Exatamente por isso, Regina destaca que o formato da bonificação deve ser pensado em conjunto. “Algumas mecânicas deixam os profissionais angustiados. Por diversas vezes recebi aqui pessoas desesperadas, longe das metas, mas perto do fechamento do período contábil”, diz.
Bullying e particularidades
O receio de virar chacota entre os colegas de trabalho, ou de ser repreendido pelo chefe, também pode gerar atitudes inconsequentes. “É uma questão de como o gestor é orientado a lidar com isso”, afirma. “Deixar a condução dessa política livre pode criar problemas muito sérios.”
Talvez daí venha uma das preocupações da GOL, que reitera que a liderança direta dos pilotos ou seus pares não têm acesso aos relatórios de desempenho e economia de combustível de cada aeronauta.
O momento pessoal de cada funcionário pode também influenciar na forma como cada um fará a autogestão. “As pessoas fazem planos para o dinheiro antes mesmo de tê-lo. Para algumas pessoas, o bônus é um extra. Para outras, é o dinheiro que vai cobrir o cheque especial, eliminar uma dívida ou quitar o carro”, diz.
Ética
A questão central, nesse ponto, é ética.

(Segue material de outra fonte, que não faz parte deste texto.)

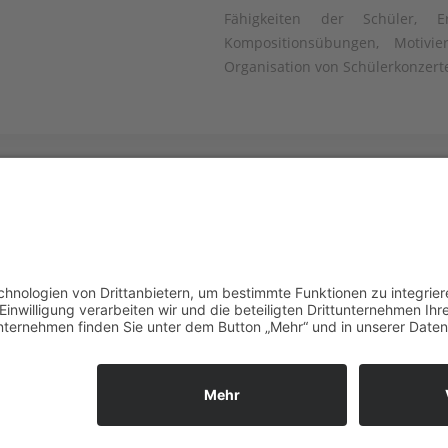
Fähigkeiten der Schüler, 
Kompositionsübungen, Moti
Organisation von Schülerkonzert
avier
Suc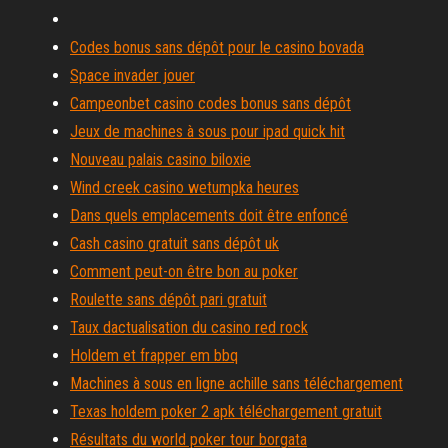
Codes bonus sans dépôt pour le casino bovada
Space invader jouer
Campeonbet casino codes bonus sans dépôt
Jeux de machines à sous pour ipad quick hit
Nouveau palais casino biloxie
Wind creek casino wetumpka heures
Dans quels emplacements doit être enfoncé
Cash casino gratuit sans dépôt uk
Comment peut-on être bon au poker
Roulette sans dépôt pari gratuit
Taux dactualisation du casino red rock
Holdem et frapper em bbq
Machines à sous en ligne achille sans téléchargement
Texas holdem poker 2 apk téléchargement gratuit
Résultats du world poker tour borgata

E como toda questão ética, tem controvérsias. Por isso, escolher adequadamente o formato de remuneração variável evita ruído e conversas de corredor. Marcelo Samogin, economista e diretor da consultoria Remunerar, diz já ter visto, por exemplo, empresas de saúde adotarem o tempo médio de internação dos pacientes como indicador para a remuneração variável da equipe médica.

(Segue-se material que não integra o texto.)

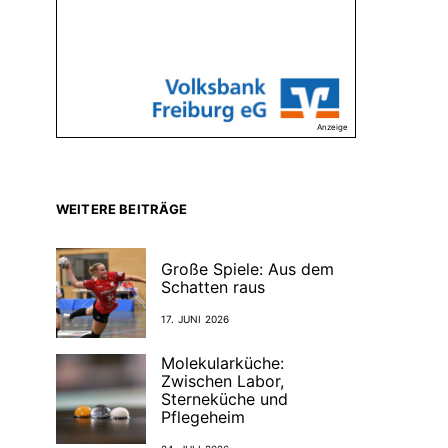
Anzeige
WEITERE BEITRÄGE
Große Spiele: Aus dem
Schatten raus
17. JUNI 2026
Molekularküche:
Zwischen Labor,
Sterneküche und
Pflegeheim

“O risco, aí, era ser agressivo demais e ultrapassar essa linha cinza da ética. Criar uma meta de tempo de internação dos pacientes é um mecanismo questionável”, diz.
Para ele, a questão da GOL esbarra em um problema similar – até porque, o reduzido número de empresas aéreas em operação no país deixa o consumidor a mercê das práticas adotadas pelo mercado.
Premiação heterogênea
Outra zona de conflito ético é encontrada nas diferenças de premiação entre cada faixa da hierarquia da empresa. Samogin explica que quando há remuneração variável apenas para níveis gerenciais, o ruído é inevitável. “Criar ferramentas para premiar alguns em detrimento de outros gera insatisfação e especulação dentro da empresa. Acaba desestimulando em vez de motivar”, diz.
Por isso, a maior parte das empresas adota um conjunto de indicadores que são aplicáveis aos variados níveis da empresa.
A cada escalão, uma métrica ganha maior ponderação em relação a outra. “Para os diretores, geralmente têm mais peso os resultados globais da empresa. Para níveis gerenciais, via de regra, o indicador mais forte é o de gestão de pessoas e para o nível operacional, há alvos individuais”, diz José Francisco D’Annibal, sócio diretor da R$emunera.
A composição desses três elementos com ponderações particulares tira o caráter individual da meta, o que acaba reduzindo o risco de exageros dos empregados.
Prazo
Para a maior parte das empresas, o mundo começa e acaba em um trimestre. Por isso mesmo, outro perigo das políticas de bônus reside no prazo de vigência dessas metas. O curto prazo pode ser fatal. “É um perigo amarrar os bônus a prazos curtos. A visão imediatista pode provocar ações intempestivas”, diz D’Annibal.
Por outro lado, alvos de longo prazo não são tão motivadores, o que tira boa parte do efeito moral de uma política de bônus.
Para equilibrar essa balança, Samogin destaca a possibilidade de avaliar também o impacto dessas políticas sobre o consumidor final. “O ideal é que um indicador de curto prazo e confronte com outro de longo prazo, como satisfação dos clientes. Assim, o colaborador acaba tendo percepção mais clara do impacto de suas ações na empresa e no público-alvo.”